SET TASKS:
A: List every email address in the Cc field of the Xen page-scrubbing thread.
B: Carry on the Xen page-scrubbing thread after its last line.

PASSAGE:
Re: [PATCH v2 3/3] xen: use idle vcpus to scrub pages

xen-devel.lists.xenproject.org archive mirror
 help / color / mirror / Atom feed

From: Bob Liu <bob.liu@oracle.com>
To: Konrad Rzeszutek Wilk <konrad.wilk@oracle.com>
Cc: Bob Liu <lliubbo@gmail.com>,
	keir@xen.org, ian.campbell@citrix.com,
	George.Dunlap@eu.citrix.com, andrew.cooper3@citrix.com,
	Jan Beulich <JBeulich@suse.com>,
	xen-devel@lists.xenproject.org
Subject: Re: [PATCH v2 3/3] xen: use idle vcpus to scrub pages
Date: Wed, 23 Jul 2014 09:30:09 +0800	[thread overview]
Message-ID: <53CF1021.2090209@oracle.com> (raw)
In-Reply-To: <20140723003858.GB5022@laptop.dumpdata.com>


On 07/23/2014 08:38 AM, Konrad Rzeszutek Wilk wrote:
> On Tue, Jul 15, 2014 at 05:16:33PM +0800, Bob Liu wrote:
>> Hi Jan & Konrad,
>>
>> On 07/01/2014 08:59 PM, Jan Beulich wrote:
>>>>>> On 01.07.14 at 14:25, <bob.liu@oracle.com> wrote:
>>>> On 07/01/2014 05:12 PM, Jan Beulich wrote:
>>>>>>>> On 30.06.14 at 15:39, <lliubbo@gmail.com> wrote:
>>>>>> @@ -948,6 +954,7 @@ static void free_heap_pages(
>>>>>>      {
>>>>>>          if ( !tainted )
>>>>>>          {
>>>>>> +            node_need_scrub[node] = 1;
>>>>>>              for ( i = 0; i < (1 << order); i++ )
>>>>>>                  pg[i].count_info |= PGC_need_scrub;
>>>>>>          }
>>>>>
>>>>> Iirc it was more than this single place where you set
>>>>> PGC_need_scrub, and hence where you'd now need to set the
>>>>> other flag too.

ITEMS:
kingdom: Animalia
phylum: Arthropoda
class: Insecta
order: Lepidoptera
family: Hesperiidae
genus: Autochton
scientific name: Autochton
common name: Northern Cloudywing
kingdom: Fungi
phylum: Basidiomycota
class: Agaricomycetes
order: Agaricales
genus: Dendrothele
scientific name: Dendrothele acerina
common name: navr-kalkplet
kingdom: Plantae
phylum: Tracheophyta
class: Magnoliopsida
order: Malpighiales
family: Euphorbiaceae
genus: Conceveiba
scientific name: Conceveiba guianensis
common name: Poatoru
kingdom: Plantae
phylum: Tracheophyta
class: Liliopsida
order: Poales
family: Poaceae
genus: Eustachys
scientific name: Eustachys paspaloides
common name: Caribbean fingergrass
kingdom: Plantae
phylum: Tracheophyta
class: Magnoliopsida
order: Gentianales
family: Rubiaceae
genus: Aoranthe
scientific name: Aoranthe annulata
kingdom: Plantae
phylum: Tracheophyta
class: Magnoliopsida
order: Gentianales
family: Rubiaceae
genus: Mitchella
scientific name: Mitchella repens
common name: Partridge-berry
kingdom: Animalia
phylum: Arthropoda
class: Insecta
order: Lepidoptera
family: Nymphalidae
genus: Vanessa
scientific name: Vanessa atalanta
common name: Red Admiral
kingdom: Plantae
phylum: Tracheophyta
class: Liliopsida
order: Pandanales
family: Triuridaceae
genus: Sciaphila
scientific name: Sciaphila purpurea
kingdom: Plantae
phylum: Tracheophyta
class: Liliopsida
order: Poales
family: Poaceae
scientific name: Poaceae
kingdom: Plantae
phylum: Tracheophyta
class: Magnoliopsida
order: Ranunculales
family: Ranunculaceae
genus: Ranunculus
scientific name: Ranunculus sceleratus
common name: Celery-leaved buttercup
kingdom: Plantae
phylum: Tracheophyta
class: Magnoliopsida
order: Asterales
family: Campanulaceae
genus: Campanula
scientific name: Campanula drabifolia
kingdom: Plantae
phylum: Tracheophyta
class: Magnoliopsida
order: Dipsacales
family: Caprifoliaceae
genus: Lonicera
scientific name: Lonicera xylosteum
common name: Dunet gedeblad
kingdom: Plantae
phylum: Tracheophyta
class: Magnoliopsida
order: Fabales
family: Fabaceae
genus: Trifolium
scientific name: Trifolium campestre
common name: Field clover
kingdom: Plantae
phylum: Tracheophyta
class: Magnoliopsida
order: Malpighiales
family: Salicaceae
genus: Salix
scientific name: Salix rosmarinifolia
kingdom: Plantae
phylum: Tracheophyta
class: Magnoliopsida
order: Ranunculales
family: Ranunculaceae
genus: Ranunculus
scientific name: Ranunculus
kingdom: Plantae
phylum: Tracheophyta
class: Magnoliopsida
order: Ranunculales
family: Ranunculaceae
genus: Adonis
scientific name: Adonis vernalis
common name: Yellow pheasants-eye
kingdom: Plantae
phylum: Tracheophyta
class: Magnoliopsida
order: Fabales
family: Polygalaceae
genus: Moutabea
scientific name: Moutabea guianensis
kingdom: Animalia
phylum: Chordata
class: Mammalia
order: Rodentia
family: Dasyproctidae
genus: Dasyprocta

EXPECTED OUTPUTS:
A:
lliubbo@gmail.com
keir@xen.org
ian.campbell@citrix.com
George.Dunlap@eu.citrix.com
andrew.cooper3@citrix.com
JBeulich@suse.com
xen-devel@lists.xenproject.org

B:
>>>>>
>>>>
>>>> I'm afraid this is the only place where PGC_need_scrub was set.
>>>
>>> Ah, indeed - I misremembered others, they are all tests for the flag.
>>>
>>>> I'm sorry for all of the coding style problems.
>>>>
>>>> By the way is there any script which can be used to check the code
>>>> before submitting? Something like ./scripts/checkpatch.pl under linux.
>>>
>>> No, there isn't. But avoiding (or spotting) hard tabs should be easy
>>> enough, and other things you ought to simply inspect your patch for
>>> - after all that's no different from what reviewers do.
>>>
>>>>>> +    }
>>>>>> +
>>>>>> +    /* free percpu free list */
>>>>>> +    if ( !page_list_empty(local_free_list) )
>>>>>> +    {
>>>>>> +        spin_lock(&heap_lock);
>>>>>> +        page_list_for_each_safe( pg, tmp, local_free_list )
>>>>>> +        {
>>>>>> +            order = PFN_ORDER(pg);
>>>>>> +            page_list_del(pg, local_free_list);
>>>>>> +            for ( i = 0; i < (1 << order); i++ )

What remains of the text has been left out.